May 8 (Reuters) - A firm linked to Thailand's national AI initiative is suspected of helping smuggle billions of dollars' worth of Super Micro Computer servers containing advanced Nvidia chips to China,
Bloomberg News reported on Friday, citing people familiar with the matter.
The intermediary buyer was an unnamed Southeast Asian firm referred to by prosecutors as "Company-1", which Bloomberg identified as Bangkok-based OBON Corp, citing the sources.
Alibaba Group Holding was among the end customers, the report added.
Reuters could not immediately verify the report.

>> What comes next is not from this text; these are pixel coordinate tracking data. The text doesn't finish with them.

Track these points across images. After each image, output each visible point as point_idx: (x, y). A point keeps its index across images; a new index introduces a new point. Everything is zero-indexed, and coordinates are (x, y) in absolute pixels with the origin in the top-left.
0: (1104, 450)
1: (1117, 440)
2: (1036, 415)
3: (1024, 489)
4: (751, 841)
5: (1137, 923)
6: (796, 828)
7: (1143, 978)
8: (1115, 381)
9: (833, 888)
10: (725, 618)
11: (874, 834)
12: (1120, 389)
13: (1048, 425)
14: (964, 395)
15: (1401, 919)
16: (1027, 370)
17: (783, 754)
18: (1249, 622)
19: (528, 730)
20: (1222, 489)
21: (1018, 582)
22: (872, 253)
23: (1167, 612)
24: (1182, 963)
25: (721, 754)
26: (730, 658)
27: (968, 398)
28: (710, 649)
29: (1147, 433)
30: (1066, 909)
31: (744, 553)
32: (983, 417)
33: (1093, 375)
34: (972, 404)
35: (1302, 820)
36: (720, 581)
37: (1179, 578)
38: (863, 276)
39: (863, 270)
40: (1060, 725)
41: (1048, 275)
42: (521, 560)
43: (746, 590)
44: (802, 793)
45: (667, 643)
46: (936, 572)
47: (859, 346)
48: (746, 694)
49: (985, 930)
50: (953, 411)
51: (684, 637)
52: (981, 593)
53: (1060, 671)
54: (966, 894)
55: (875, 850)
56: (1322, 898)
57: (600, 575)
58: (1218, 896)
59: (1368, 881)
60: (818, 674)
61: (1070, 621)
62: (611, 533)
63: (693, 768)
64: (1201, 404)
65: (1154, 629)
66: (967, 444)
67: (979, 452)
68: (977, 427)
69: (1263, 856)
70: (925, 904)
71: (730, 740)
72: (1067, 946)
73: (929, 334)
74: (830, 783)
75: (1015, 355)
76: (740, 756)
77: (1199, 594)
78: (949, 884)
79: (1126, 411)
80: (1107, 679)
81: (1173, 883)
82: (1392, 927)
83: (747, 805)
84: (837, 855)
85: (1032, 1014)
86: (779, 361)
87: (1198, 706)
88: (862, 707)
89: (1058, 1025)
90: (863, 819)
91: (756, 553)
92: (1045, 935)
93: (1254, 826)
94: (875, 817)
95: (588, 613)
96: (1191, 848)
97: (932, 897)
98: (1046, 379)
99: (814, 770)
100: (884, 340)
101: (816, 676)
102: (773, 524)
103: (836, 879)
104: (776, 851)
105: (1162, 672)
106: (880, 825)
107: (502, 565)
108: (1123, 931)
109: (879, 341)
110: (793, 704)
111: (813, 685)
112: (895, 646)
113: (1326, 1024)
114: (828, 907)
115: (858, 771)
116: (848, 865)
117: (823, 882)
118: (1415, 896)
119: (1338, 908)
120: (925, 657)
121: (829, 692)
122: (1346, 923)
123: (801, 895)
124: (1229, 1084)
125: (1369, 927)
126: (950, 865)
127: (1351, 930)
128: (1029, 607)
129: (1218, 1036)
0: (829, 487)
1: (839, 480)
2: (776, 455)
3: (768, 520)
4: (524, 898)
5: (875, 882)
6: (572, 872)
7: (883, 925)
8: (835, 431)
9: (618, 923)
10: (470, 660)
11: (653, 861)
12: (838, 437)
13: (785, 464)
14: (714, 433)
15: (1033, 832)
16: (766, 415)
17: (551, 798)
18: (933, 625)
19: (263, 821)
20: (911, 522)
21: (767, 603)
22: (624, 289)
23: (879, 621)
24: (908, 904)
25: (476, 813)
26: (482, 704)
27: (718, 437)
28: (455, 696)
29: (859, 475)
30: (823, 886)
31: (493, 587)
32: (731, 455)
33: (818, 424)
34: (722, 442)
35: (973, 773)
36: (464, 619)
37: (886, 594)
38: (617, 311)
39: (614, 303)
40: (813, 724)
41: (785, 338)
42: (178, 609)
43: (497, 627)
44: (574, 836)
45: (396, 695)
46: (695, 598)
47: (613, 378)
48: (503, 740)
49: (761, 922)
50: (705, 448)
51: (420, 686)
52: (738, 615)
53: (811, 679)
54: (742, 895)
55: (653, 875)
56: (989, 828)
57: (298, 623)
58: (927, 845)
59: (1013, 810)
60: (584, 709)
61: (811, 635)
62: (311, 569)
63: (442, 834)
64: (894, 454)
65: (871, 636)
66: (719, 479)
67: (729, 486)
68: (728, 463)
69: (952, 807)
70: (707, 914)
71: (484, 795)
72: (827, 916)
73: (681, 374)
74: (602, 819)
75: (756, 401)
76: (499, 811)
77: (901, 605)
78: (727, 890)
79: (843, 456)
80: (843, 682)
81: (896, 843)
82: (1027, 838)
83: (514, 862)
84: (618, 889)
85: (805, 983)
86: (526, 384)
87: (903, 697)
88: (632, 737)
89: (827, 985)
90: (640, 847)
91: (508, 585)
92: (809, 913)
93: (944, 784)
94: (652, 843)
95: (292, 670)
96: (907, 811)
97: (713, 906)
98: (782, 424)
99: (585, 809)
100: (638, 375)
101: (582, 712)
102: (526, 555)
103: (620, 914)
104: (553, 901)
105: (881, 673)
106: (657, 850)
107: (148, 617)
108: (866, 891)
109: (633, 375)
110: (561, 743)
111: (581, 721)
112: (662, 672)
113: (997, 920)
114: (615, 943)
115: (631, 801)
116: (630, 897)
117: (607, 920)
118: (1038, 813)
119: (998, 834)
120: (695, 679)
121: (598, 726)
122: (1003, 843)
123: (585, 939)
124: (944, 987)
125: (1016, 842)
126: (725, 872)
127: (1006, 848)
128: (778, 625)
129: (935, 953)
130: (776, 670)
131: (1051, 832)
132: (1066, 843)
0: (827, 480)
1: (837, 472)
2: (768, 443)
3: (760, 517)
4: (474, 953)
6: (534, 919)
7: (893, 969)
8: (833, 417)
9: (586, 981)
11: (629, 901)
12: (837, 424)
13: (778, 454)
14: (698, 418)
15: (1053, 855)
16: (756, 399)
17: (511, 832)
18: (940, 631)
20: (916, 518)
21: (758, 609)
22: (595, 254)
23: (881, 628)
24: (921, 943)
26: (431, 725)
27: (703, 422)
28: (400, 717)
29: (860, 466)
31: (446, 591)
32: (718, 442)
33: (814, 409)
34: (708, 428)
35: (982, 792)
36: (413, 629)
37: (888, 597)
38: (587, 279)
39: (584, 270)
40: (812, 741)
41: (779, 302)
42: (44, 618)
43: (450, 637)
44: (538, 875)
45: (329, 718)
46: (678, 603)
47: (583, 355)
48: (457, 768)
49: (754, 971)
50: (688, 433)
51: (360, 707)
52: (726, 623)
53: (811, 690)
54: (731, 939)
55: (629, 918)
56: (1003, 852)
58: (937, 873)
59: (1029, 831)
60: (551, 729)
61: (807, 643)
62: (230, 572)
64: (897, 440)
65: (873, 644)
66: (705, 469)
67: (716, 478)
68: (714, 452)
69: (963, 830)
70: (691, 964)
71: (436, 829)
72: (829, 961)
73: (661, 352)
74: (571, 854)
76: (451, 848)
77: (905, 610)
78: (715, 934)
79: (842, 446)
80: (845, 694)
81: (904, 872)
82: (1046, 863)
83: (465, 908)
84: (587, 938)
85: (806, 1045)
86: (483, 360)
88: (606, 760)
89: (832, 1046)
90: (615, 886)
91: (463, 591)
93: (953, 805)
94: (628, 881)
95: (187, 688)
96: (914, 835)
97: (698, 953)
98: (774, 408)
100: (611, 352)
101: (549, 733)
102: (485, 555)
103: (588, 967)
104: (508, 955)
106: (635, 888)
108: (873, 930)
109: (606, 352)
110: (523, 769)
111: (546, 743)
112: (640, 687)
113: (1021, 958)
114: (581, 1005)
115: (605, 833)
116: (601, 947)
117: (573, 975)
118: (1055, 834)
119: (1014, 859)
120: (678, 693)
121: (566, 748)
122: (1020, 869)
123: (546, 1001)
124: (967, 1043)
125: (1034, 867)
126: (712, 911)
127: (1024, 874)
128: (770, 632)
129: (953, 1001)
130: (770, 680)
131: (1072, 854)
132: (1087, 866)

Nvidia, Super Micro Computers and Alibaba Group also did not immediately respond to Reuters' requests for comment, while OBON could not be immediately reached.
An Alibaba spokesperson told Bloomberg that the company has no business relationship with Super Micro, OBON or any third-party brokers mentioned in the indictment.
In March, the U.S. Justice Department charged Super Micro co-founder Yih-Shyan Liaw, sales manager Ruei-Tsang Chang and contractor Ting-Wei Sun with running a scheme to route U.S.-made servers through Taiwan to Southeast Asia, where they were repackaged into unmarked boxes and smuggled into China.
Prosecutors alleged the group moved at least $2.5 billion in U.S. AI technology, including more than $500 million shipped between April and mid-May 2025.
Some of the $2.5 billion servers sold to OBON allegedly went to Alibaba, the report added.
The United States banned the export of high-end chips from Nvidia to China in 2022 amid concerns that they could be used for military purposes, though it later approved sales of Nvidia's second-most powerful H200 chips in January this year under certain conditions.
Separately, Super Micro shareholders sued the Silicon Valley server maker in March, accusing it of securities fraud by allegedly concealing its reliance on sales to China that violated U.S. export laws.